Beit Sahour, just next to Beit Lehem and Beit Jalla, is the legendary town that declared a tax rebellion during the first intifada and withstood the Israeli punishment for months. It is one of the centers of Palestinian civil society, issuing the call for Boycott, Divestment, Sanctions on Israel.
Last night I visited Beit Sahour, to speak in the AIC Center about the work of Israeli activists in response to that call. After the talk, we went on a night tour of the walls... Walls of Rachel's Tomb, Walls in front of the refugee camp A'ida, Walls along the Jewish roads in the valley, Walls around the Jewish settlement on the hill.
Scenes from the lost 48 villages shimmering on the Walls of the refugee camp in the car lights...
Graffiti artists on the Apartheid Wall, giving meaning to unintelligeble constructions.
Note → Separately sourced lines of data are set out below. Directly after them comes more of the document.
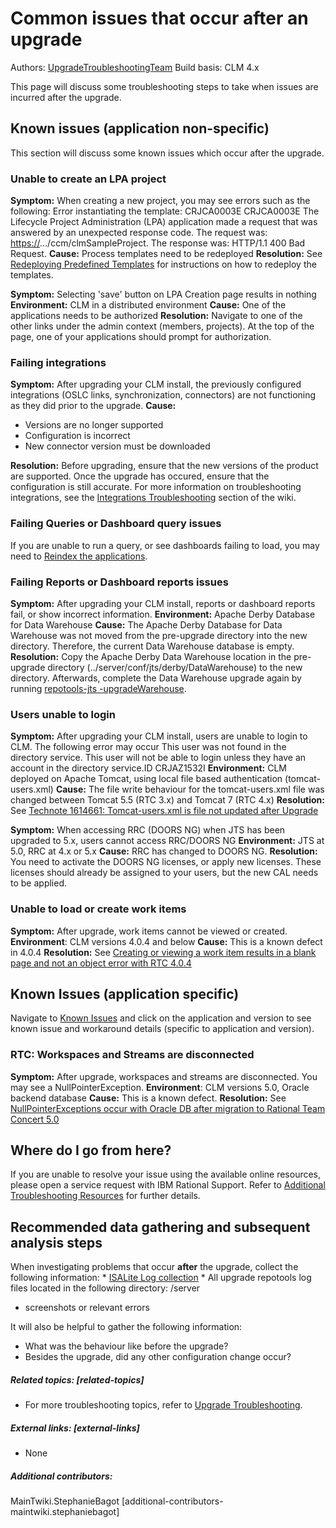 # Common issues that occur after an upgrade

Authors: [UpgradeTroubleshootingTeam](UpgradeTroubleshootingTeam) 
Build basis: CLM 4.x 

This page will discuss some troubleshooting steps to take when issues
are incurred after the upgrade.

## Known issues (application non-specific)

This section will discuss some known issues which occur after the
upgrade.

### Unable to create an LPA project

**Symptom:** When creating a new project, you may see errors such as the
following: Error instantiating the template: CRJCA0003E CRJCA0003E The
Lifecycle Project Administration (LPA) application made a request that
was answered by an unexpected response code. The request was:
<https://>.../ccm/clmSampleProject. The response was: HTTP/1.1 400 Bad
Request. **Cause:** Process templates need to be redeployed
**Resolution:** See [Redeploying Predefined
Templates](RedeployingPredefinedTemplates) for instructions on how to
redeploy the templates.

**Symptom:** Selecting 'save' button on LPA Creation page results in
nothing **Environment:** CLM in a distributed environment **Cause:** One
of the applications needs to be authorized **Resolution:** Navigate to
one of the other links under the admin context (members, projects). At
the top of the page, one of your applications should prompt for
authorization.

### Failing integrations

**Symptom:** After upgrading your CLM install, the previously configured
integrations (OSLC links, synchronization, connectors) are not
functioning as they did prior to the upgrade. **Cause:**

-   Versions are no longer supported
-   Configuration is incorrect
-   New connector version must be downloaded

**Resolution:** Before upgrading, ensure that the new versions of the
product are supported. Once the upgrade has occured, ensure that the
configuration is still accurate. For more information on troubleshooting
integrations, see the [Integrations
Troubleshooting](https://jazz.net/wiki/bin/view/Deployment/IntegrationsTroubleshooting)
section of the wiki.

### Failing Queries or Dashboard query issues

If you are unable to run a query, or see dashboards failing to load, you
may need to [Reindex the applications](ReindexingAfterUpgrade).

### Failing Reports or Dashboard reports issues

**Symptom:** After upgrading your CLM install, reports or dashboard
reports fail, or show incorrect information. **Environment:** Apache
Derby Database for Data Warehouse **Cause:** The Apache Derby Database
for Data Warehouse was not moved from the pre-upgrade directory into the
new directory. Therefore, the current Data Warehouse database is empty.
**Resolution:** Copy the Apache Derby Data Warehouse location in the
pre-upgrade directory (../server/conf/jts/derby/DataWarehouse) to the
new directory. Afterwards, complete the Data Warehouse upgrade again by
running [repotools-jts
-upgradeWarehouse](https://jazz.net/help-dev/clm/index.jsp?re=1&topic=/com.ibm.jazz.install.doc/topics/r_repotools_upgradewarehouse.html).

### Users unable to login

**Symptom:** After upgrading your CLM install, users are unable to login
to CLM. The following error may occur This user was not found in the
directory service. This user will not be able to login unless they have
an account in the directory service.ID CRJAZ1532I **Environment:** CLM
deployed on Apache Tomcat, using local file based authentication
(tomcat-users.xml) **Cause:** The file write behaviour for the
tomcat-users.xml file was changed between Tomcat 5.5 (RTC 3.x) and
Tomcat 7 (RTC 4.x) **Resolution:** See [Technote 1614661:
Tomcat-users.xml is file not updated after
Upgrade](http://www-01.ibm.com/support/docview.wss?uid=swg21614661)

**Symptom:** When accessing RRC (DOORS NG) when JTS has been upgraded to
5.x, users cannot access RRC/DOORS NG **Environment:** JTS at 5.0, RRC
at 4.x or 5.x **Cause:** RRC has changed to DOORS NG. **Resolution:**
You need to activate the DOORS NG licenses, or apply new licenses. These
licenses should already be assigned to your users, but the new CAL needs
to be applied.

### Unable to load or create work items

**Symptom:** After upgrade, work items cannot be viewed or created.
**Environment**: CLM versions 4.0.4 and below **Cause:** This is a known
defect in 4.0.4 **Resolution:** See [Creating or viewing a work item
results in a blank page and not an object error with RTC
4.0.4](http://www-01.ibm.com/support/docview.wss?uid=swg21652067)

## Known Issues (application specific)

Navigate to [Known
Issues](https://jazz.net/wiki/bin/view/Deployment/KnownIssues#Known_Workarounds)
and click on the application and version to see known issue and
workaround details (specific to application and version).

### RTC: Workspaces and Streams are disconnected

**Symptom:** After upgrade, workspaces and streams are disconnected. You
may see a NullPointerException. **Environment**: CLM versions 5.0,
Oracle backend database **Cause:** This is a known defect.
**Resolution:** See [NullPointerExceptions occur with Oracle DB after
migration to Rational Team Concert
5.0](http://www-01.ibm.com/support/docview.wss?uid=swg21676229)

## Where do I go from here? 
If you are unable to resolve your issue using the available online resources, please open a service request with IBM Rational Support. Refer to [Additional Troubleshooting Resources](DataCollectionandSupportResources) for further details.

## Recommended data gathering and subsequent analysis steps

When investigating problems that occur **after** the upgrade, collect
the following information: \* [ISALite Log
collection](https://jazz.net/help-dev/clm/index.jsp?re=1&topic=/com.ibm.team.concert.doc/topics/t_using_the_isal.html)
\* All upgrade repotools log files located in the following directory:
/server

-   screenshots or relevant errors

It will also be helpful to gather the following information:

-   What was the behaviour like before the upgrade?
-   Besides the upgrade, did any other configuration change occur?

##### Related topics: [related-topics]

  * For more troubleshooting topics, refer to [Upgrade
Troubleshooting](UpgradeTroubleshooting).

##### External links: [external-links]

-   None

##### Additional contributors: 
MainTwiki.StephanieBagot [additional-contributors-maintwiki.stephaniebagot]
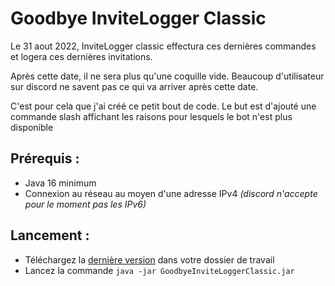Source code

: # Goodbye InviteLogger Classic

Le 31 aout 2022, InviteLogger classic effectura ces dernières commandes et 
logera ces dernières invitations.

Après cette date, il ne sera plus qu'une coquille vide.
Beaucoup d'utilisateur sur discord ne savent pas ce qui va arriver après cette date.

C'est pour cela que j'ai créé ce petit bout de code.
Le but est d'ajouté une commande slash affichant les raisons pour lesquels le bot n'est plus
disponible

## Prérequis :
- Java 16 minimum
- Connexion au réseau au moyen d'une adresse IPv4 *(discord n'accepte pour le moment pas les IPv6)*

## Lancement : 

- Téléchargez la [dernière version](https://github.com/OcelusPRO/Goodbye-InviteLogger-Classic/releases/) dans votre dossier de travail
- Lancez la commande `java -jar GoodbyeInviteLoggerClassic.jar`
Lights freely provided by watchtower guards and security torchlights... and the driver kept telling recent stories: about the man who burned down his own olive trees, to keep them from being stolen by the Israelis... about working as a driver while running for office... about Israeli prisons...
and I knew all that, but forgot - how could I have forgotten? how did I fall back into my Israeli matrix, working and arguing politics, as if Occupation is just a word to be debated, as if the Walls have crept their way into me.